USA, 2007. Dog Eat Dog Films, The Weinstein Company. Screenplay by Michael Moore. Cinematography by Andrew Black. Produced by Michael Moore, Meghan O’Hara, Susannah Price. Music by Erin O’Hara. Film Editing by Geoffrey Richman, Chris Seward, Dan Swietlik. Academy Awards 2007. Las Vegas Film Critics Awards 2007. Online Film Critics Awards 2007. Phoenix Film Critics Awards 2007. Washington Film Critics Awards 2007.
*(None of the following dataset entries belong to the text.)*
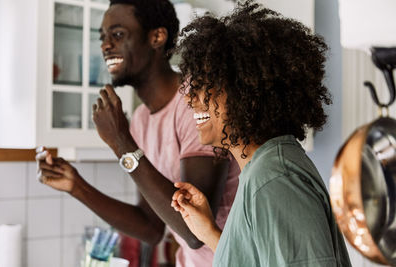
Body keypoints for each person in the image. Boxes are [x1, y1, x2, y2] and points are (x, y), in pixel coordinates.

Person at [36, 0, 239, 266]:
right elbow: (151, 228)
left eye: (118, 35)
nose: (105, 45)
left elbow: (195, 232)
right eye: (103, 38)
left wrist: (121, 142)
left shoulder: (195, 103)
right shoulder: (142, 120)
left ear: (157, 37)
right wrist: (76, 185)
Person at [170, 1, 352, 266]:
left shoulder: (275, 179)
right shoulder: (263, 171)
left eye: (207, 85)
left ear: (247, 90)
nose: (192, 100)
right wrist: (209, 231)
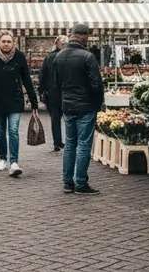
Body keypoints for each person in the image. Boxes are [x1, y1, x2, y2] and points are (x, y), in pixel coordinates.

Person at [54, 23, 104, 195]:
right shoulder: (88, 56)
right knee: (83, 145)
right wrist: (98, 103)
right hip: (85, 105)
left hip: (68, 105)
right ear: (85, 36)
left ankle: (68, 182)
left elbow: (57, 83)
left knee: (70, 144)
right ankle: (81, 183)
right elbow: (96, 84)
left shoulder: (59, 56)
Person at [0, 30, 38, 177]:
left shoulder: (19, 57)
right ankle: (2, 159)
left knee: (13, 130)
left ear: (13, 43)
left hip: (15, 98)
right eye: (3, 41)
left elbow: (26, 78)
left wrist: (34, 101)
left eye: (9, 41)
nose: (6, 44)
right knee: (0, 132)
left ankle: (14, 161)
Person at [38, 35, 67, 152]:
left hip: (52, 93)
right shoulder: (69, 57)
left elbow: (42, 76)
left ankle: (57, 142)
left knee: (55, 119)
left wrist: (42, 91)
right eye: (64, 43)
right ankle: (67, 141)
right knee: (69, 118)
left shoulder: (49, 57)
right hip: (66, 93)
Documentarian and loveable rabble-rouser Michael Moore delves into the All American Dream once again for this wholly absorbing film on the state of the nation’s health care. He interviews scores of subjects in five different countries to come up with evidence that the United States is in favour of a system that allows multi-billion dollar insurance corporations to take advantage of the population and allow people to suffer needlessly and, in some cases, die. He later travels to Canada, England, France and Cuba and finds four countries where health care is universally free and does not mire its society down in the kind of communist nightmare that the US government has been convincing its people that this sort of system would be. Moore detractors will have plenty of reasons to find holes in his arguments, as rightly they should–a good essayist challenges the evidence to support their theory with contrasting material, while Moore slants his proofs towards his own favour (i.e. finds the one hospital in Ontario where Canadians don’t spend hours in waiting rooms or deal with the shortage of available equipment). Whatever his tactics, however, there are a lot of sad truths to be found here, and Moore shouldn’t be criticized for telling his own country, which advertises itself as the greatest democracy in the world, to start putting its money where its mouth is and stop taking the sides of the greediest players in the game. Whatever your take on the events, there’s no denying that it is a highly entertaining film and at times very moving.